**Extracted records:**

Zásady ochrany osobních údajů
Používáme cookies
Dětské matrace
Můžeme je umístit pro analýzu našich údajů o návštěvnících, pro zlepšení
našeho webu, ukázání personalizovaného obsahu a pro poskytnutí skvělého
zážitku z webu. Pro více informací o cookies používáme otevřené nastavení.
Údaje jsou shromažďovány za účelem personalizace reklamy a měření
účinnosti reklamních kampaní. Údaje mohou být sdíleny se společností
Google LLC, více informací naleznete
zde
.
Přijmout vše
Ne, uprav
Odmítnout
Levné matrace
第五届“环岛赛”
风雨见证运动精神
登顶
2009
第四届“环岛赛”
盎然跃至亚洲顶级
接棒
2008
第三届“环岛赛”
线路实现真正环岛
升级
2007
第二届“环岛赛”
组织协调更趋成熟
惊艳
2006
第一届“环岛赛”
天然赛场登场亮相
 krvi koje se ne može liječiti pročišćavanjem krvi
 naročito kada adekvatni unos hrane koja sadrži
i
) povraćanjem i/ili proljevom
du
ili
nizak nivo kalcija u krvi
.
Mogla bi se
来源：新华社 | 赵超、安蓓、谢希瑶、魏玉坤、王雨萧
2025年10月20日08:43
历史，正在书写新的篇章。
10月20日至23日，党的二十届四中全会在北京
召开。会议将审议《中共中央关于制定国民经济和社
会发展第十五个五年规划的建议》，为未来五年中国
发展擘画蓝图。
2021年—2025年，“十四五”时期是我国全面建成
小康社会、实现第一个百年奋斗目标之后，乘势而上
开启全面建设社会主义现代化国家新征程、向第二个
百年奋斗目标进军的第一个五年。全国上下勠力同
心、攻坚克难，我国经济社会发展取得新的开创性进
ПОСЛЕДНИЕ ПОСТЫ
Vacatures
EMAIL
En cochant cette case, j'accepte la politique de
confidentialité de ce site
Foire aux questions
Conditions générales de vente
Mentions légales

**YOUR GOAL:** Can you rewrite the data above, changing "cookies" to "soubory cookie" and leaving everything else unchanged?

**SOLUTION TO THE EXERCISE:**
Zásady ochrany osobních údajů
Používáme soubory cookie
Dětské matrace
Můžeme je umístit pro analýzu našich údajů o návštěvnících, pro zlepšení
našeho webu, ukázání personalizovaného obsahu a pro poskytnutí skvělého
zážitku z webu. Pro více informací o soubory cookie používáme otevřené nastavení.
Údaje jsou shromažďovány za účelem personalizace reklamy a měření
účinnosti reklamních kampaní. Údaje mohou být sdíleny se společností
Google LLC, více informací naleznete
zde
.
Přijmout vše
Ne, uprav
Odmítnout
Levné matrace
第五届“环岛赛”
风雨见证运动精神
登顶
2009
第四届“环岛赛”
盎然跃至亚洲顶级
接棒
2008
第三届“环岛赛”
线路实现真正环岛
升级
2007
第二届“环岛赛”
组织协调更趋成熟
惊艳
2006
第一届“环岛赛”
天然赛场登场亮相
 krvi koje se ne može liječiti pročišćavanjem krvi
 naročito kada adekvatni unos hrane koja sadrži
i
) povraćanjem i/ili proljevom
du
ili
nizak nivo kalcija u krvi
.
Mogla bi se
来源：新华社 | 赵超、安蓓、谢希瑶、魏玉坤、王雨萧
2025年10月20日08:43
历史，正在书写新的篇章。
10月20日至23日，党的二十届四中全会在北京
召开。会议将审议《中共中央关于制定国民经济和社
会发展第十五个五年规划的建议》，为未来五年中国
发展擘画蓝图。
2021年—2025年，“十四五”时期是我国全面建成
小康社会、实现第一个百年奋斗目标之后，乘势而上
开启全面建设社会主义现代化国家新征程、向第二个
百年奋斗目标进军的第一个五年。全国上下勠力同
心、攻坚克难，我国经济社会发展取得新的开创性进
ПОСЛЕДНИЕ ПОСТЫ
Vacatures
EMAIL
En cochant cette case, j'accepte la politique de
confidentialité de ce site
Foire aux questions
Conditions générales de vente
Mentions légales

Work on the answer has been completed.